The real estate market as a canary in the coal mine
The impact of higher interest rates is becoming evident in the real estate market, a sector particularly sensitive to borrowing costs. Mortgage rates, which peaked at 7.8 percent in 2023, had temporarily declined but are now back around 7 percent. This has led to:
A month-over-month decline of 4.9 percent in existing home sales (January 2024).
The worst year for existing home sales since 1995.
A growing excess inventory, with 3.5 months of unsold homes, the highest level since 2019.
Maharrey warns that the housing market's problems are a harbinger of broader economic consequences as businesses and consumers face higher borrowing costs.
A debt-driven economy on the brink of collapse
Beyond real estate, rising debt levels across all sectors point to financial difficulties. Credit card debt in the United States has skyrocketed to a record $1.38 trillion, and many consumers rely on credit cards just to cover basic living expenses.
Unlike during the pandemic era, when government stimulus allowed households to pay down their balances, today's consumers are accumulating debt at a rapid pace, with an increase of $18 billion in December alone, a year-over-year jump of 20.2 percent.
Meanwhile, the average credit card interest rate remains above 20 percent, offering little relief despite Federal Reserve rate cuts.
This debt burden also extends to corporations. Corporate bankruptcies reached their highest level in 14 years in 2024, surpassing even the economic consequences of pandemic lockdowns.
Many companies, particularly those accustomed to the artificially low interest rates of the past decade, are struggling to refinance their obligations. Delinquent corporate bank loans have skyrocketed from $21 billion in the fourth quarter of 2023 to nearly $29 billion today, as companies face much higher borrowing costs.
This widespread debt stress highlights the fragility of an economy propped up by easy credit and points to an impending financial squeeze that could trigger a broader economic crisis.
The Federal Reserve's inevitable return to easy money
In view of mounting economic pressures, Maharrey argues that the Federal Reserve will ultimately resort to rate cuts and quantitative easing measures, even at the risk of reigniting inflation. Historically, when faced with an economic crisis, the Federal Reserve prioritizes market stability over price control.

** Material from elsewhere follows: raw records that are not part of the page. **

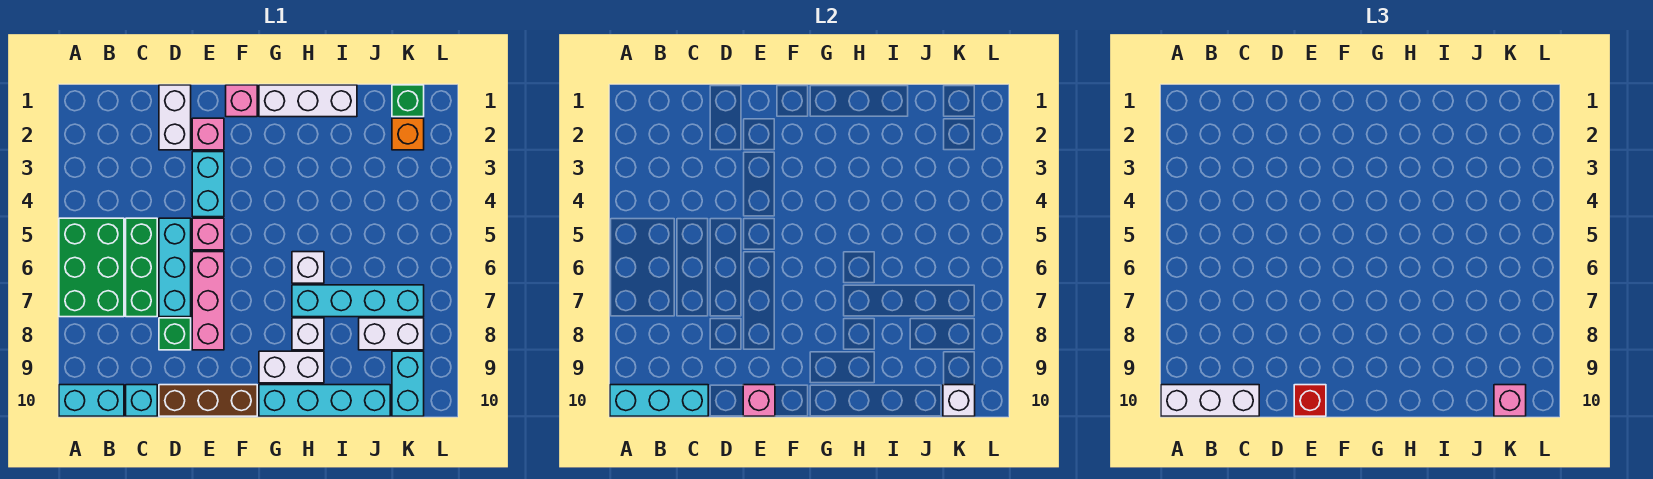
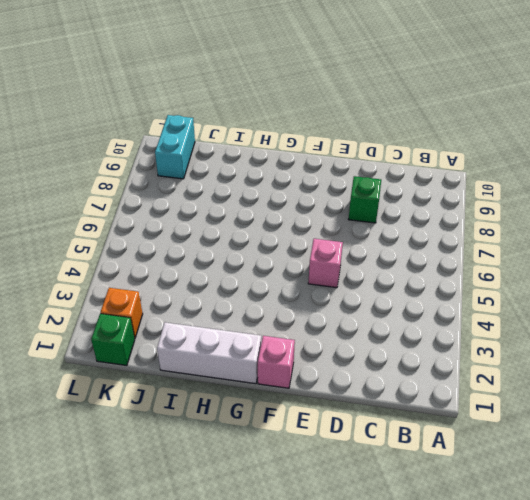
none -> green 2x3 brick [59,218,124,317]
none -> cyan 1x2 brick [59,385,124,416]
none -> green 1x3 brick [126,218,157,317]

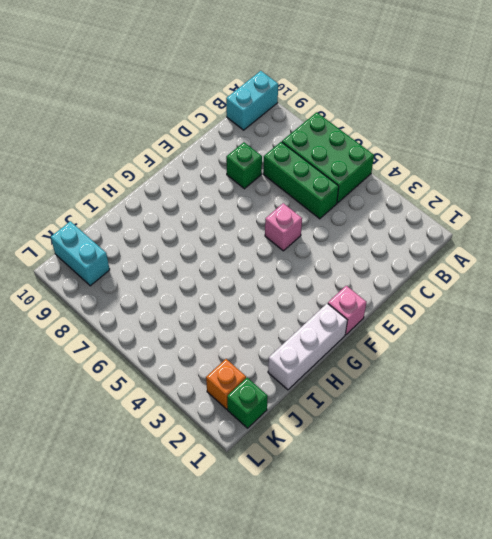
none -> cyan 1x1 brick [126,385,157,416]
none -> white 1x2 brick [159,85,191,150]
none -> cyan 1x3 brick [159,218,191,317]

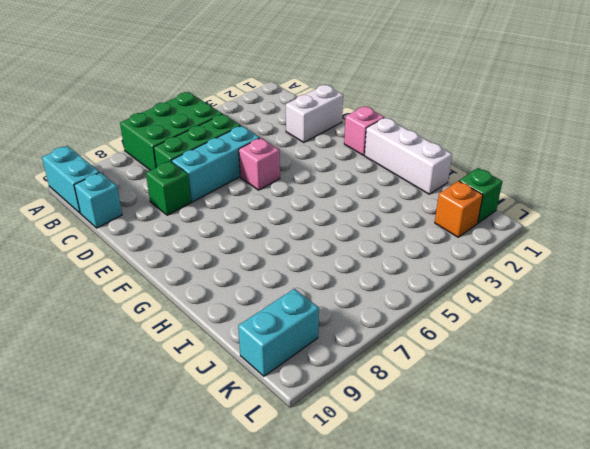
none -> brown 1x3 brick [159,385,257,416]
none -> pink 1x1 brick [192,118,224,150]
none -> cyan 1x2 brick [192,152,224,217]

For long-term investors, this makes gold and silver essential hedges against the coming wave of inflation and currency devaluation.
Final thoughts: now is the time to act
With gold in a strong uptrend and silver still undervalued relative to gold, Maharrey urges investors to take advantage of market dips rather than wait for higher prices.
The possibility of gold surpassing $3,000 per ounce could mark the beginning of a rapid acceleration in prices, making it a strategic buying opportunity.